***** SELECTED TEXT *****

I forgive myself for accepting and allowing myself for not realizing and understanding how reactions left on checked create and perpetuate more panic and discomfort within myself and this is not condusive to supporting my best development and maturity.

I forgive myself for accepting and allowing myself to be a bit loose within myself in terms of the directions I am creating for my life. I forgive myself for accepting and allowing mysellf to be overly disciplined within my planning and projecting onto the future the expectations of myself and my purposes.

I forgive myself for accepting and allowing myself to freak myself out at times within self-doubt, self-pity, inferiority, inadequacy and lack of self-worth...not accepting myself here one and equal...and to within this become emotional about taking responsibility for the future of my life.

I forgive myself for accepting and allowing myself to get worked up and overwhelmed within thinking about the future.

***** LISTED ENTRIES *****

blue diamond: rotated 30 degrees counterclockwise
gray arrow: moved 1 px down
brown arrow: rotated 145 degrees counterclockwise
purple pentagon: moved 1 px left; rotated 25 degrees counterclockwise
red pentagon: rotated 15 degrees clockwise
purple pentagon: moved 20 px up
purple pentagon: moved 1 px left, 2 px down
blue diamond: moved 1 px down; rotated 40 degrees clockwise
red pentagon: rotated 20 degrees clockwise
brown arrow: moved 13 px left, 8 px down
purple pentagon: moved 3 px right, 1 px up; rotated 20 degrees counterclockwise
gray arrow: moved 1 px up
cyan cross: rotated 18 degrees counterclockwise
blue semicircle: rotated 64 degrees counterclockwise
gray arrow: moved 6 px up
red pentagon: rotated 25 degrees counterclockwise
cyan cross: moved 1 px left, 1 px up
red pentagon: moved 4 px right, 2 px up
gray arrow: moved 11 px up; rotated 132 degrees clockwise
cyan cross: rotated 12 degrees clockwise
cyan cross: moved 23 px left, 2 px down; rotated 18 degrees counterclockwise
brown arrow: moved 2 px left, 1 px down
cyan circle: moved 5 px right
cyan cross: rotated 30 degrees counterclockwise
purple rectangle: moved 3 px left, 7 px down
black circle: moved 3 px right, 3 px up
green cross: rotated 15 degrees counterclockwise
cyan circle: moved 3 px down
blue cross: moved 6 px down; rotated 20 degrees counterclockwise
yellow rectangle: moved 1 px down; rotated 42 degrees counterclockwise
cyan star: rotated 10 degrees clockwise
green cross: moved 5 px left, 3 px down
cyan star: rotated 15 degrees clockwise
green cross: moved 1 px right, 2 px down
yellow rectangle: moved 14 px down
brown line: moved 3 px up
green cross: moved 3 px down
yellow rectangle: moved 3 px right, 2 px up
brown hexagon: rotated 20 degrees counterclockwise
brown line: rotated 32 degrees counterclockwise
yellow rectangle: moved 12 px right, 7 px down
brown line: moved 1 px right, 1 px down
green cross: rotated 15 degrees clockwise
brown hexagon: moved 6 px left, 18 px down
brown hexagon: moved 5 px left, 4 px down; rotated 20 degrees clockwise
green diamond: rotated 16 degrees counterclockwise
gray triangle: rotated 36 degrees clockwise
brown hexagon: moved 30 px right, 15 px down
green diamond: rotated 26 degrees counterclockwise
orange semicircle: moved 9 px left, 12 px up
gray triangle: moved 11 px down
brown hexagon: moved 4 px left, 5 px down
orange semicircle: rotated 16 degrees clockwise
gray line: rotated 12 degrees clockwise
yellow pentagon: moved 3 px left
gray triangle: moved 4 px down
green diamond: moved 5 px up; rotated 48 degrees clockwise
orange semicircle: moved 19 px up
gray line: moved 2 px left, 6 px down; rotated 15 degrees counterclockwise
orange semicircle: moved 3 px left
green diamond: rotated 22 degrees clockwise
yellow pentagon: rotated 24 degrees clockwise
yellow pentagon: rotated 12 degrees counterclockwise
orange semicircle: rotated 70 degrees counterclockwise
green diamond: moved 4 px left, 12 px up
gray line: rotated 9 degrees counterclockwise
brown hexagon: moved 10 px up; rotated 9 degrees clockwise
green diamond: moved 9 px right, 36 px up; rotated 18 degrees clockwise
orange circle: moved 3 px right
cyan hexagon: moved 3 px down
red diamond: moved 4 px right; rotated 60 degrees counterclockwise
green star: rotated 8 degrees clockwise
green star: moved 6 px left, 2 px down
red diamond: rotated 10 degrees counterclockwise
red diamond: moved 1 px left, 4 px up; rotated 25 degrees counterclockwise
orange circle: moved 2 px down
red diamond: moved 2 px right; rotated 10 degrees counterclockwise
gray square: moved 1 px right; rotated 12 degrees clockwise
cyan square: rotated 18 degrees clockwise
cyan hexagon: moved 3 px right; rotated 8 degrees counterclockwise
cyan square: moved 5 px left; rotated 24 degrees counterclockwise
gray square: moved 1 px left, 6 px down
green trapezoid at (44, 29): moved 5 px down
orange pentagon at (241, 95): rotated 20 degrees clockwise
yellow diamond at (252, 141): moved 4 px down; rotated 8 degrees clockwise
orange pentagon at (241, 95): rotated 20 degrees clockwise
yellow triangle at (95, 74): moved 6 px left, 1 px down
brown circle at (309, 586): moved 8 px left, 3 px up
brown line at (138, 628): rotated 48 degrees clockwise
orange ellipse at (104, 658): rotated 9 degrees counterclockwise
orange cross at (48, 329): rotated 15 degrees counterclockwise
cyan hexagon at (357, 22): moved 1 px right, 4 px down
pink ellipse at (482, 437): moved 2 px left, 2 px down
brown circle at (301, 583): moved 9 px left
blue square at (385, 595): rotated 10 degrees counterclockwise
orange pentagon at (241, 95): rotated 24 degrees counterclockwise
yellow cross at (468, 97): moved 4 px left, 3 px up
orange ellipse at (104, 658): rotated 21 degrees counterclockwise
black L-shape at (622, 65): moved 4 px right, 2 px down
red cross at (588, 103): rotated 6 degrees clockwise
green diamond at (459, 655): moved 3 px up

*****

■ EXERCISE:
Copy the self-forgiveness text from "I forgive myself for accepting and allowing myself for" to "development and maturity.", substituting "fear" for "panic". Work from the self-forgiveness text alone.

■ RESULT OF THE TASK:
I forgive myself for accepting and allowing myself for not realizing and understanding how reactions left on checked create and perpetuate more fear and discomfort within myself and this is not condusive to supporting my best development and maturity.